Chartwell is looking at Europe with the introduction of the extra income bond.
This is a guaranteed equity bond aimed at investors who are looking for either income or growth and who are willing to invest in a medium-risk product.
The bond will be linked over a five-year term to the Dow Jones Eurostoxx 50 index, which is made up of the 50 largest companies in the eurozone. This includes companies like Nokia, TotalFinaElf, Deutsche Bank, Royal Dutch Petroleum, Siemens and Vivendi Universal. The index went from 1,749 points on November 14, 1996 to 3,730 points on November 14, 2001.
For income, investors can choose either an annual option of 7.25 per cent or a monthly income of 0.58 per cent. If they want growth they can choose to take 42 per cent of any rise in the index.
Investors will get their original capital back, but only if the index does not fall by more than 30 per cent over the five-year term. For every 1 per cent fall beyond this, the investors capital will be eroded by 1 per cent.
The Chartwell product is similar to the extra income and growth plan 8 from NDF Administration. This also invests in the Eurostoxx 50 index, but over a three-year period.

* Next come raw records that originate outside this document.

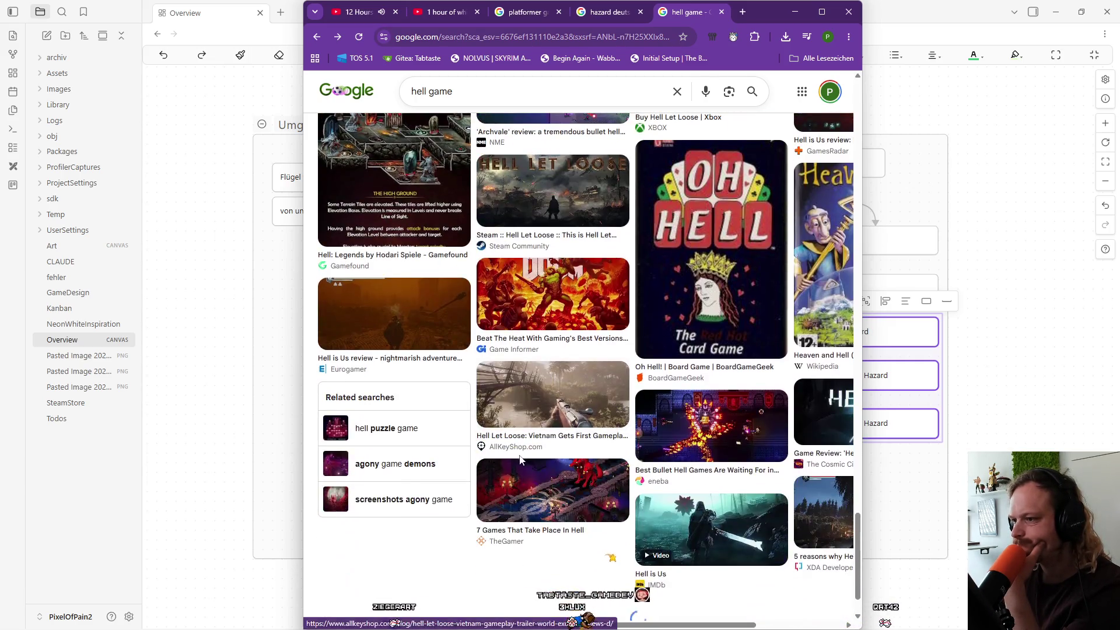
{"action": "scroll", "coordinate": [521, 462], "scroll_direction": "down", "scroll_amount": 3}
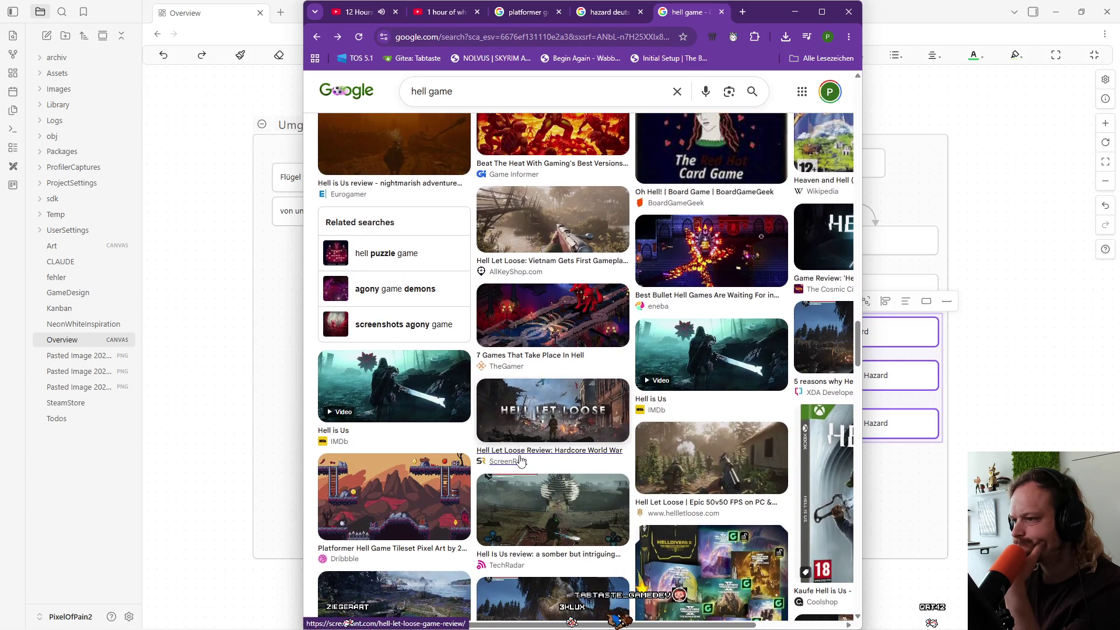
{"action": "left_click", "coordinate": [427, 507]}
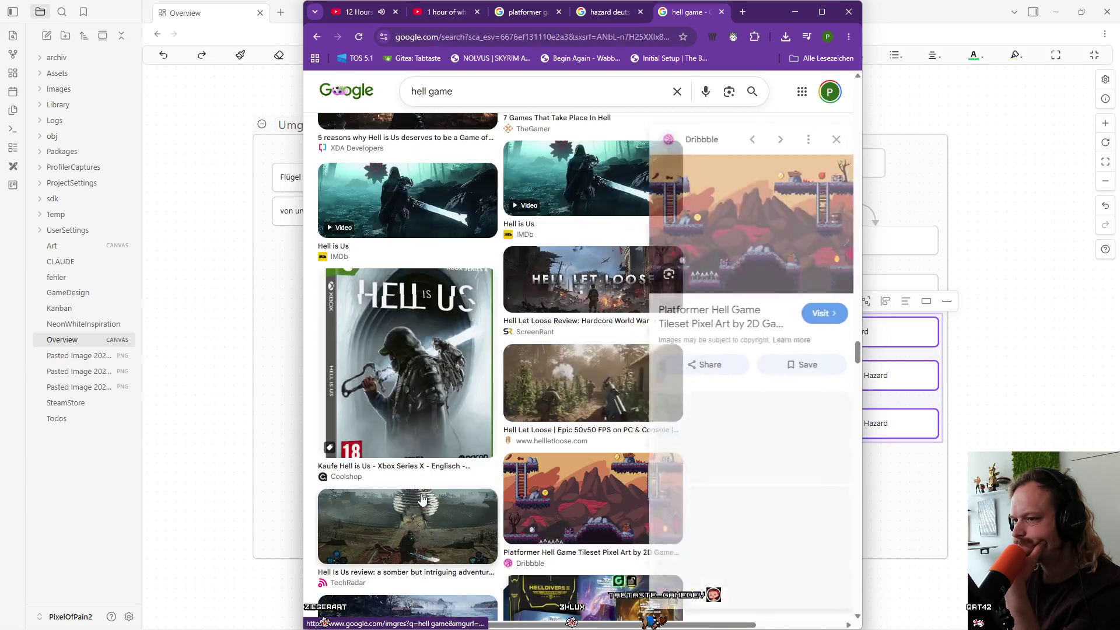
Visit the tileset's Dribbble page and pass the bag captcha by selecting all four bag pictures.
{"action": "left_click", "coordinate": [807, 315]}
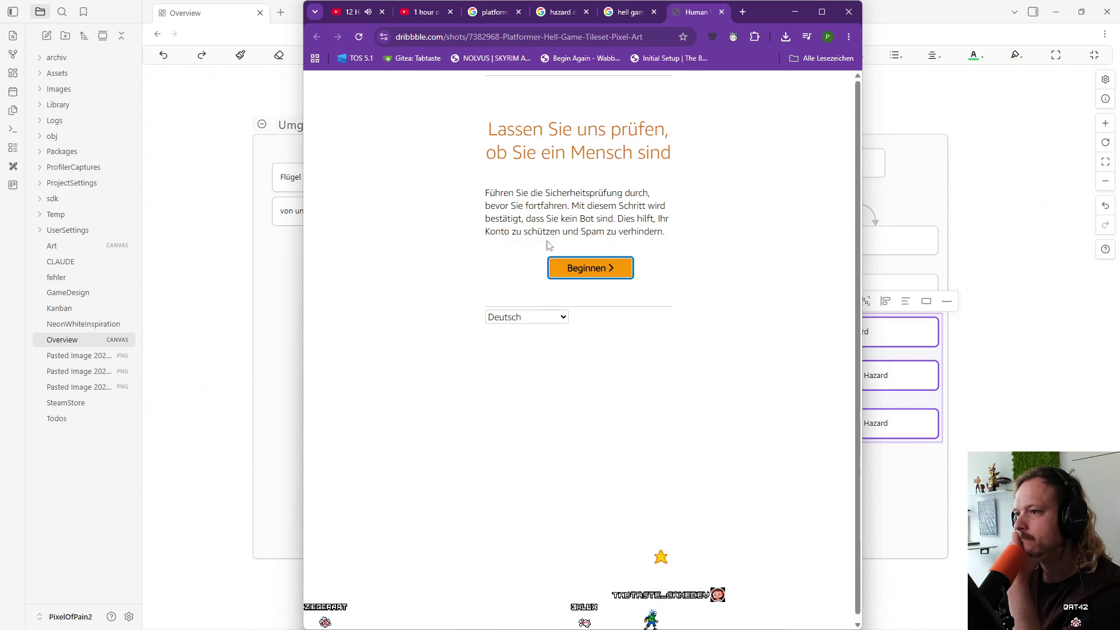
{"action": "key", "text": "Return"}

The two products may invest in the same area but they have different conditions attached. The NDF product sees the original capital fall if the index goes down by more than 20 per cent, compared to the 30 per cent limit on the Chartwell product. NDF also has a less attractive growth option of 33 per cent of any rise in the Eurostoxx 50. However, it has higher income options of 10.25 per cent a year or 0.78 per cent a month when compared to the Chartwell product.